Federici opère une critique directe du récit libéral et économiste d’une transition “naturelle” ou économiquement déterminée vers le capitalisme. En restituant la centralité des luttes collectives populaires, elle souligne que l’histoire économique est inséparable des rapports de force politiques. Ce chapitre montre comment les résistances paysannes et urbaines ont menacé l'ordre féodal et forcé les classes dirigeantes à réorganiser les rapports sociaux à travers une violence politique de masse.
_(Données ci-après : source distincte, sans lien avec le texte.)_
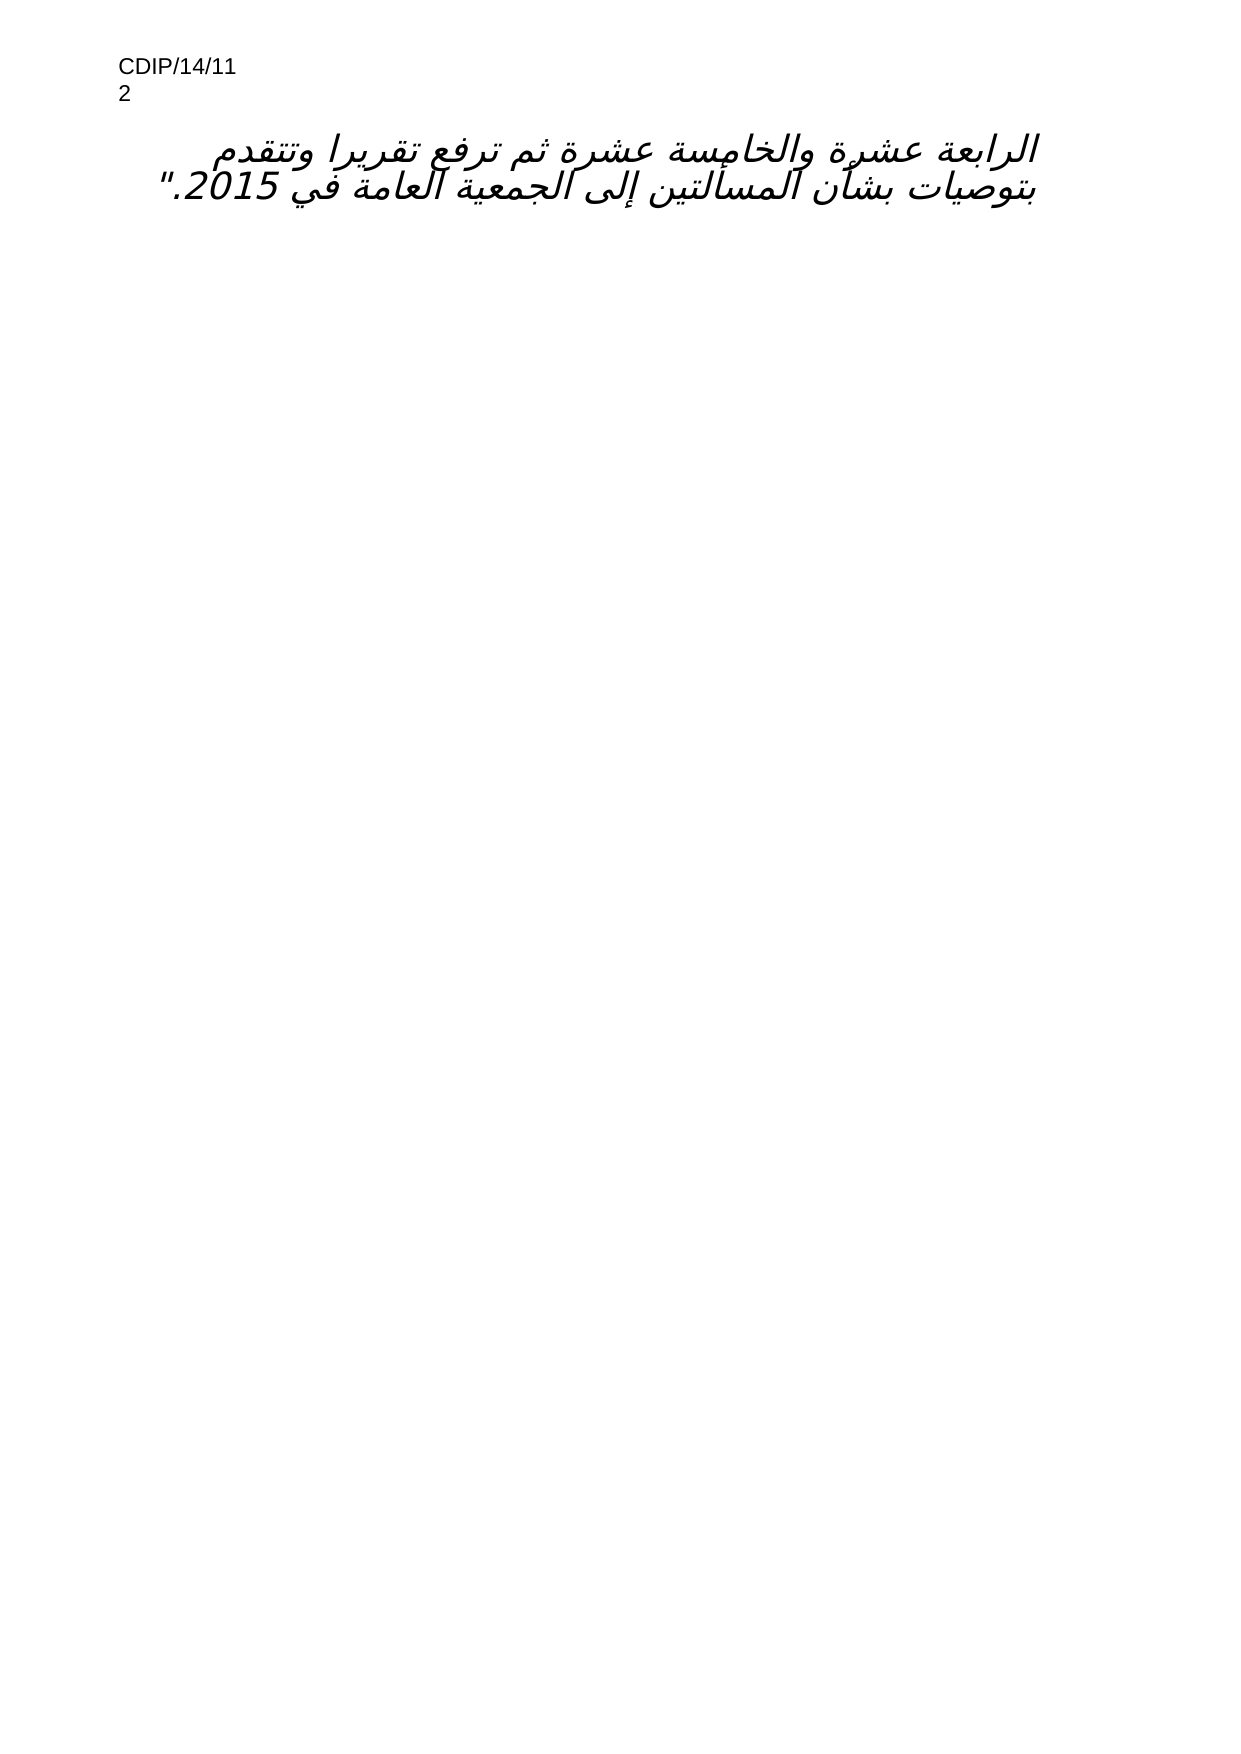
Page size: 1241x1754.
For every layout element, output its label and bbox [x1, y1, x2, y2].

list [118, 132, 1037, 207]
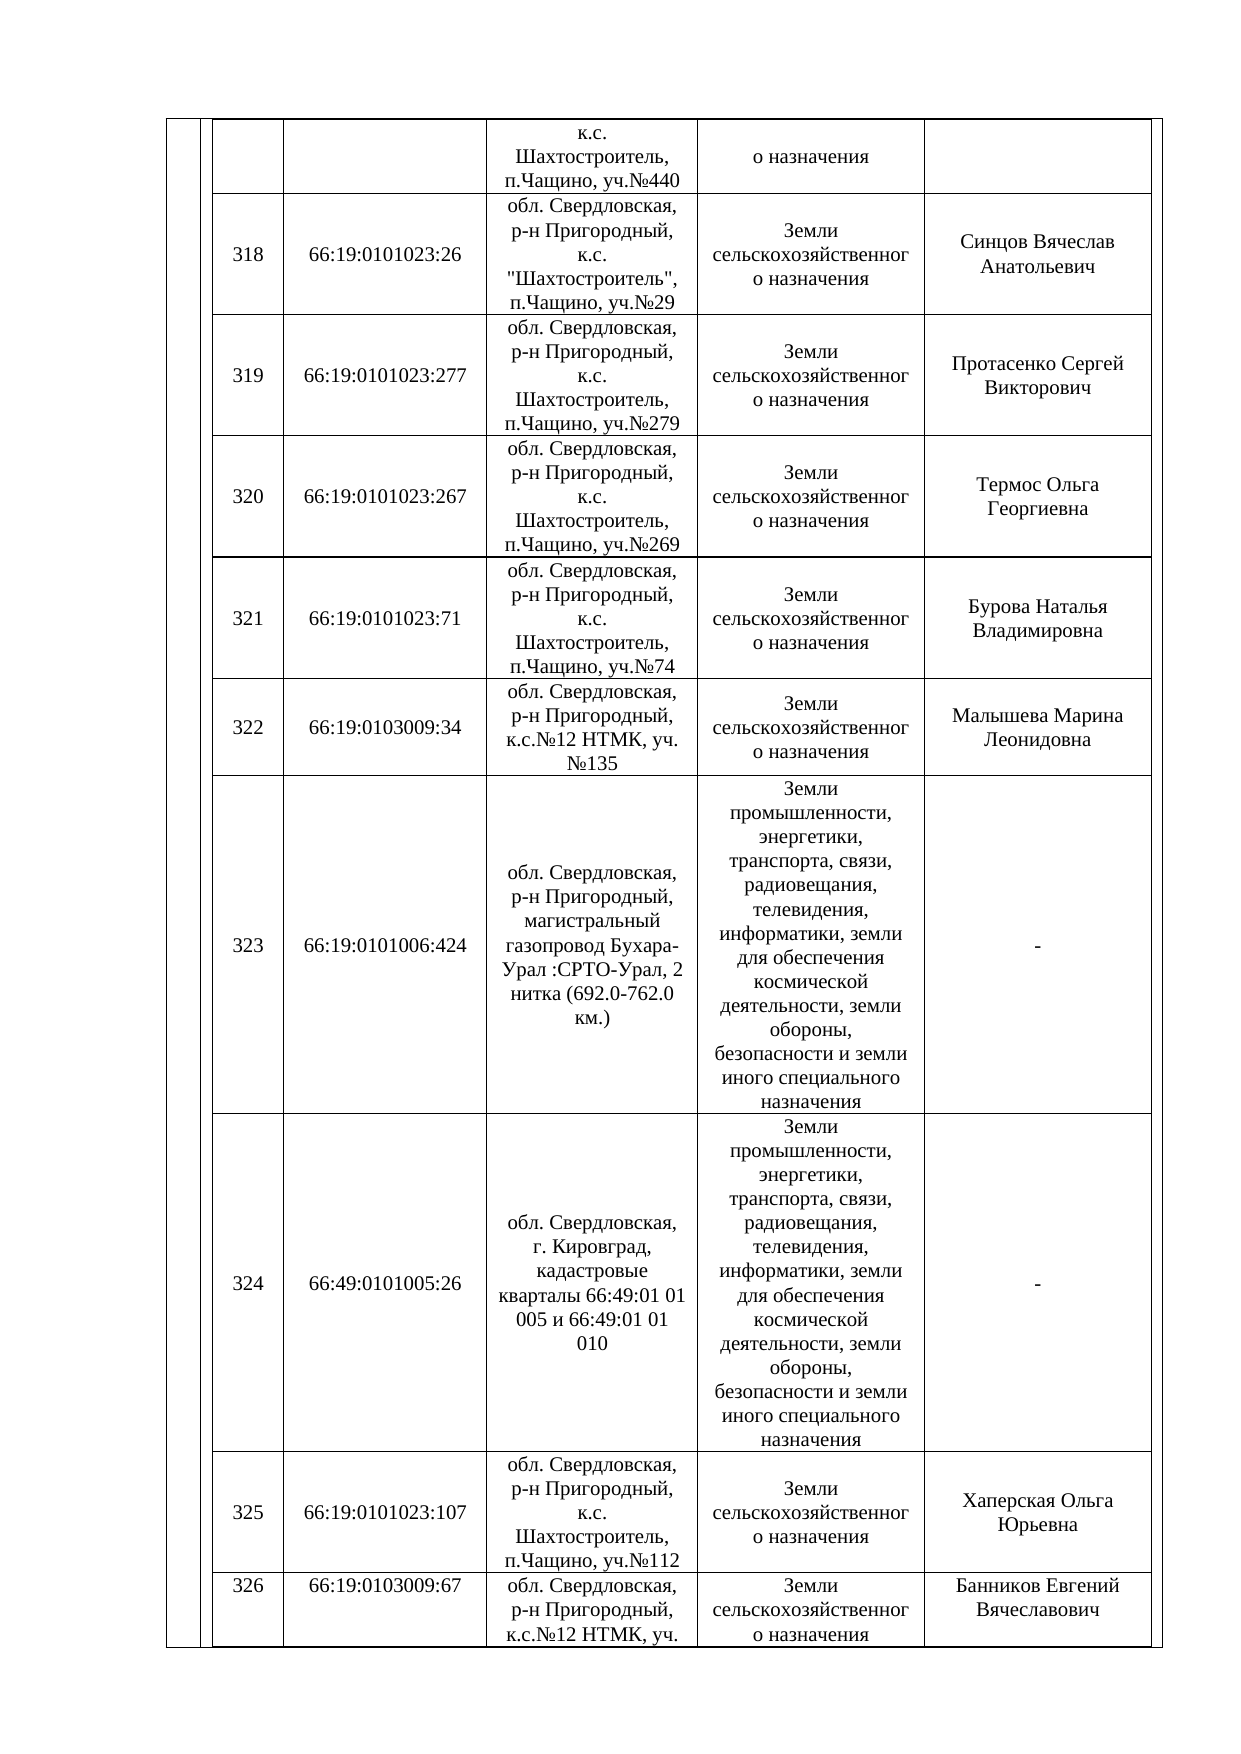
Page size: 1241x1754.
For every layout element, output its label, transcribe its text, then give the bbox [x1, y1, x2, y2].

Elle oppose ainsi au déterminisme économique une lecture politique de la transformation : l’avènement du capitalisme est présenté comme une contre-révolution, visant à briser les formes d’autonomie communautaire, les solidarités rurales et les formes alternatives de reproduction. Cette relecture fait apparaître la destruction des communs et l’émergence d’un appareil juridique répressif (notamment contre les pauvres) comme des éléments constitutifs du projet capitaliste naissant.

Le chapitre insiste enfin sur le rôle des femmes dans ces mouvements, souvent ignoré par l’historiographie, et sur la manière dont leur autonomie économique et reproductive a été ciblée dans les stratégies de répression, préfigurant la future chasse aux sorcières.

Concepts clés définis, expliqués et historicisés

Communs

🔹 Définition Ressources naturelles, productives ou sociales partagées et gérées collectivement par des communautés rurales ou urbaines. Dans le chapitre, ils désignent les bases matérielles de l’autonomie paysanne, que les révoltes défendent contre leur appropriation par les seigneurs et les États.

🔹 Contexte historique Les communs sont essentiels dans les sociétés médiévales : terres, forêts, pâturages, droits d’usage. Leur expropriation progressive (par enclosure ou criminalisation) constitue un pilier de l’accumulation primitive. La destruction des communs marque la transition vers une économie fondée sur la propriété privée et le travail salarié.

[Criminalisation du vagabondage]

🔹 Définition Institution d’un ensemble de lois répressives contre les individus sans emploi fixe, perçus comme dangereux pour l’ordre social. Ce dispositif sert à forcer les pauvres à se soumettre au travail contraint et à détruire les formes de mobilité autonome.

🔹 Contexte historique Apparaît en Europe au XIVe siècle, notamment après la peste noire, lorsque la main-d’œuvre devient rare et mobile. Ces lois visent à briser le refus du travail salarié et à encadrer juridiquement la population pauvre, en la désignant comme déviante. Elles préfigurent les politiques coercitives des États modernes.

Hérésie

🔹 Définition Doctrine religieuse dissidente de l’Église catholique, souvent portée par des mouvements populaires de contestation de l’autorité spirituelle et sociale. Dans le texte, elle exprime une critique de l’ordre établi et propose parfois des formes alternatives de vie collective.

🔹 Contexte historique Nombreux mouvements hérétiques entre le XIIe et le XIVe siècle (cathares, vaudois, mouvements millénaristes). Ils sont violemment réprimés par l’Inquisition. Federici les interprète non seulement comme phénomènes religieux, mais comme composantes d’une résistance sociale aux structures de domination féodale.